2. I use some plastic storage containers. I’ve majorly cut back on my takeout habits since completing The Wellness Project and subsequently moving to Brooklyn. But those orders still happen. And instead of throwing out the plastic containers, I save them. They’re convenient to use when gifting food or sending Charlie to work with leftovers.
I DO also use mason jars and prep bowls (with, gulp, plastic wrap) as often as possible to avoid leaching plastic into my meals. And I never put them in the microwave.
3. Yes, I use the microwave. I discovered during this wellness project exeriment that they don’t denigrate the nutritional value of food as much as green goddesses have led me to believe. Plus, I cook in the first place. Which is healthier for my body and the environment.

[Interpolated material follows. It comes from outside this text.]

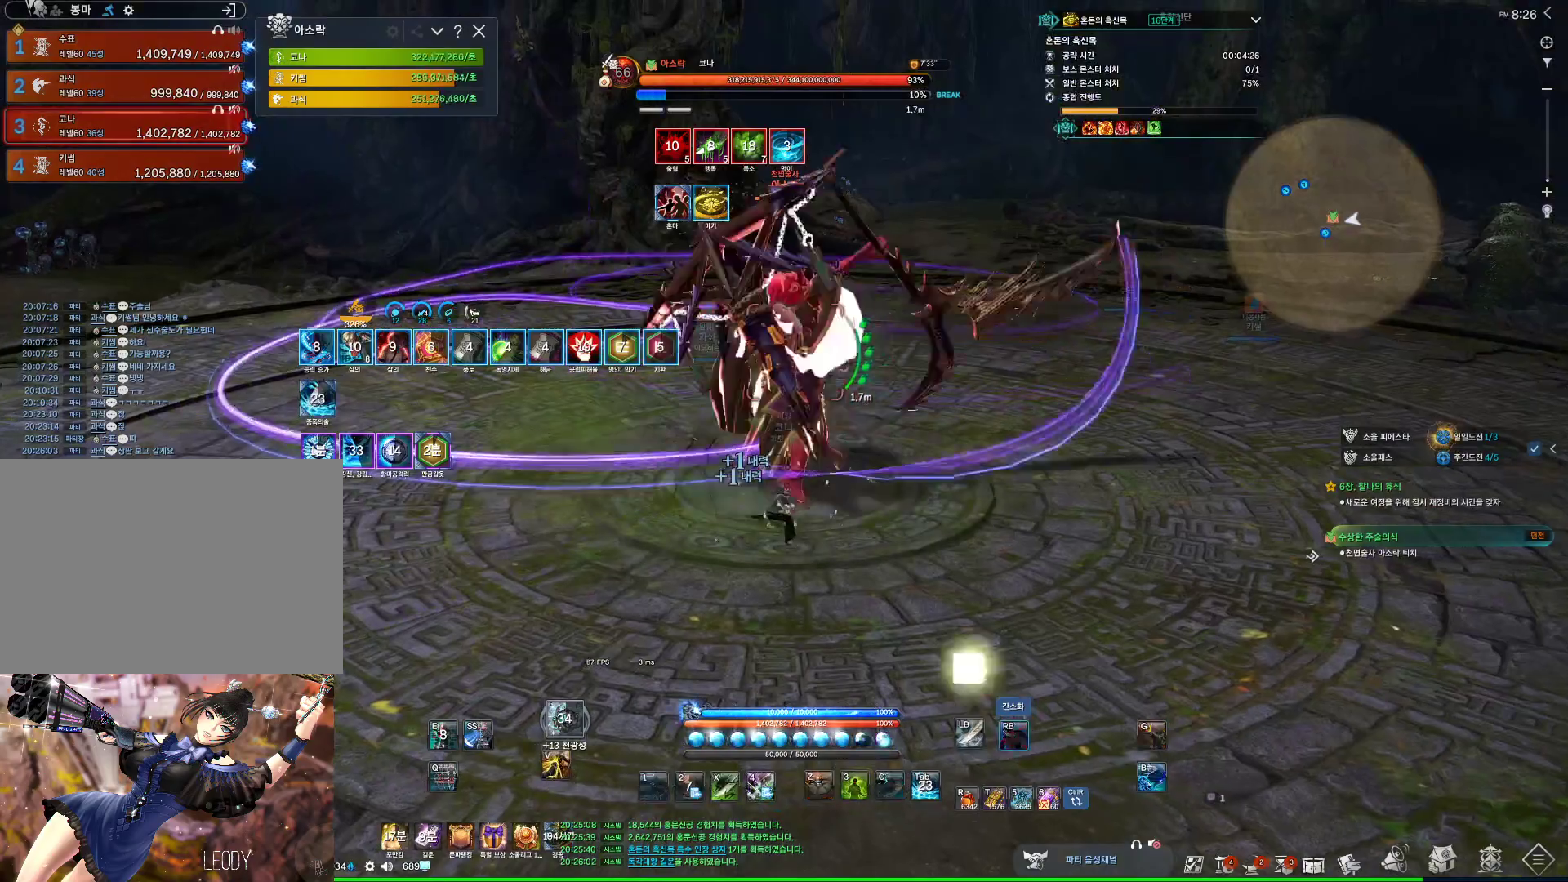
{"keys": ["a"], "mouse": ["right"], "events": [[33, "mouse_right", "up"], [133, "f", "down"], [400, "f", "up"], [400, "mouse_right", "down"]]}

If I need to reheat the leftovers from my batch cooking sessions at the Farmer’s market to make my life a smidge easier, so be it.
4. I drink alcohol. Not as often as I used to during the week, but that toxin still pumps through my veins on weekends. I ALSO make kombucha. Yes, my own! This feeds my gut critters and offsets some of the damage caused by alcohol to my microbiome. I also save many glass bottles by making my own version from scratch!
5. I buy salad greens in plastic clamshells. What can I say, I’m a sucker for the teeny, tender baby arugula. And I hate using my salad spinner (which is plastic too…?). I DO also make my own dressings and many condiments from scratch, allowing me to nix a lot of added sugars and waste one less bottle from my fridge. Click here for my list of packaged food brands I actually trust.
6. I still have one or two nonstick pans. I wrote this extensive post about how to use nonstick pans in a way that’s less toxic for your health. There are only certain kitchen tasks that I still break out my two nonstick pans for. I use cast iron for everything else.
7. My baking sheets are aluminum. But I line them with parchment paper. Aluminum isn’t a heavy metal, but it has a similar toxic impact on the body. You can read more about it here. I also only use foil for roasting beets. That’s it.
8. My lashes are sponsored by L’Oreal. And occasionally my lips. During green beauty month of the wellness project, I switched almost ALL my products to natural items. Almost. After trying a natural mascara, I didn’t love it. So I’ve kept my old L’Oreal standby in rotation. I also didn’t want to overspend replacing all my lipsticks. As of a few weeks ago, I’ve added one signature red from NU Evolution, which I now wear 50 percent of the time and LOVE.
9. I still eat tuna. Mercury is a toxin that’s been particularly linked to autoimmune disease. I try not to eat it more than once a month. But I still gotta have my sushi!! I add chelating veggies like cilantro and cabbage to my meals before and after. More about this here.
10. My mattress is not organic. Nor is any of my furniture. Unfortunately, decor ranks as some of the most toxic items in your home. If I was going to replace anything, it would be my mattress, since you spend a third of your life on it (thank you Casper commercials). But the good news is: I’ve owned mine for nearly a decade, which means most of the toxic fumes have neutralized. I also switched my shower curtain to a natural hemp cloth so that there’s no PVC plastic hot boxing my bathroom every day.
Other things I do to reduce my toxic load and that of the world around me:
- I carry a reusable water bottle with me and use a filter on my tap that uses compostable cartridges.
- I don’t use plastic bags in the produce section of the grocery store. You’re going to wash your veggies anyway! Who cares if they touch…
- When I remember, I bring a canvas tote to the grocery store.
- Have I mentioned I make my own kombucha…?
- I donate excess or forgotten pantry items to a local church.
- I don’t hang out with toxic people.